Book Review: Blindsighted

After reading Pretty Girls, I knew I wanted to explore more of Karin Slaughter’s work. Happily, one of my besties – Karin, no less – provided me with five of her paperbacks, so I started with the first one – Blindsighted.

It’s the first in the Sara Linton/Grant County Series set in a small fictional Georgia town outside of Atlanta. She’s the local pediatrician/medical examiner and the ex-wife of police chief Jeffrey Tolliver.  One unsuspecting afternoon at the corner diner, Sara finds a local professor, Sybil, in the restroom, near death from gruesome injuries. Blood everywhere, among other things. Off we go on a whodunit. 

It doesn’t stop with one body. Another girl is found splayed and near death atop Sara’s car in the hospital parking lot, followed but another woman gone missing. The sadistic serial killer is efficient and crafty, so evidence is minimal.

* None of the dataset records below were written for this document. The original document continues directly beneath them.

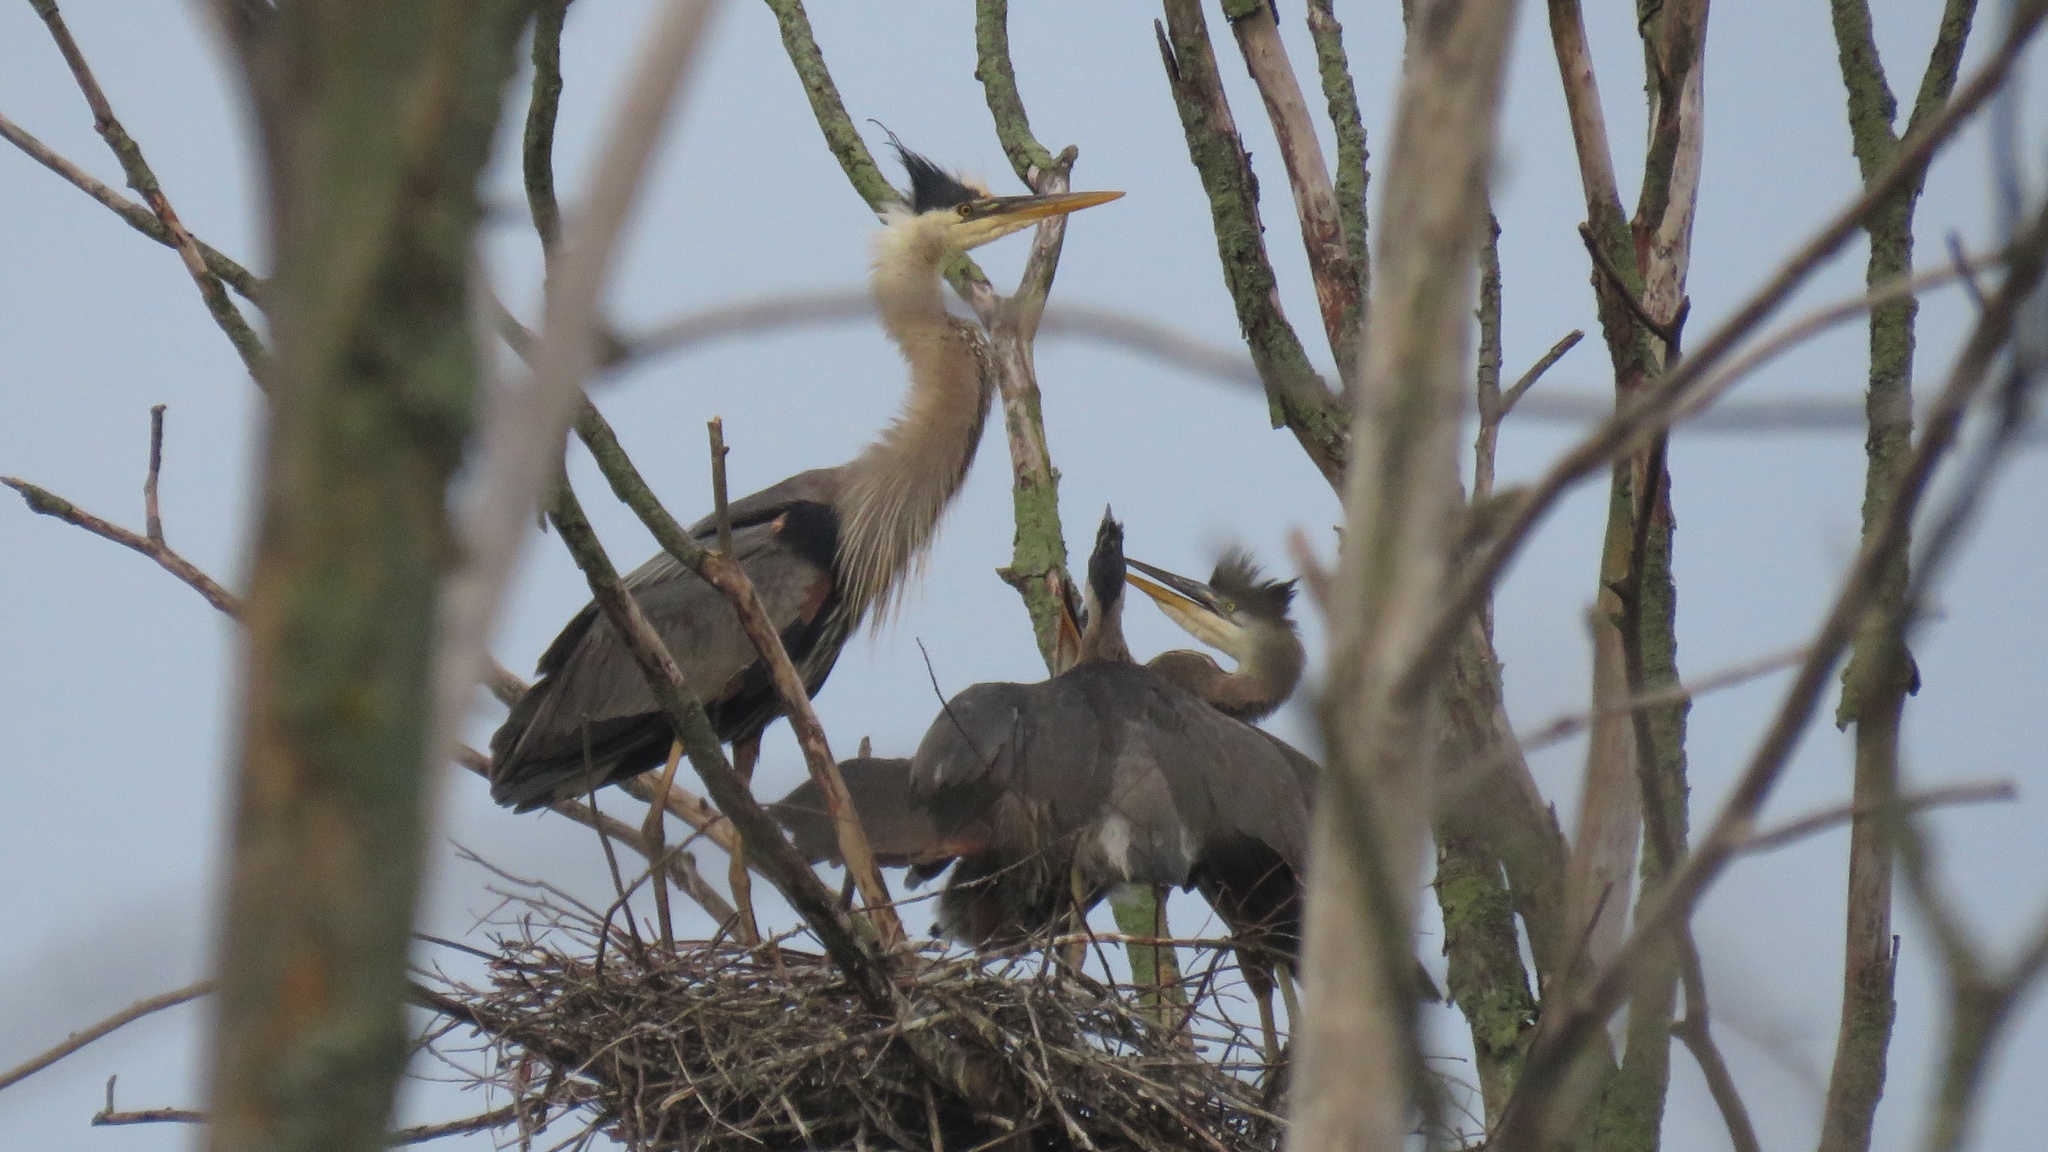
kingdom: Animalia
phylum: Chordata
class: Aves
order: Pelecaniformes
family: Ardeidae
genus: Ardea
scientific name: Ardea herodias
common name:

Of course, all it takes is a few clues and a little bit of intuition to reach a conclusion. For what it’s worth, I pegged the criminal nearly from the start, but there were plenty of twists and turns to give me pause and question my sleuthing.

Karin Slaughter does not hold back on the sort of details that make one wince. If you have any distaste for or recoil with graphic content, these books aren’t for you. There is no skipping details for allusion. She just puts it all out there.

I don’t know what it says about me, but I’m enjoying her work. I prefer Pretty Girls to Blindsighted, but I always like a good thriller. Kisscut is next in the series, which I’ll likely start this weekend. Depending on how gruesome that one is, I may need a break in exchange for something lighter.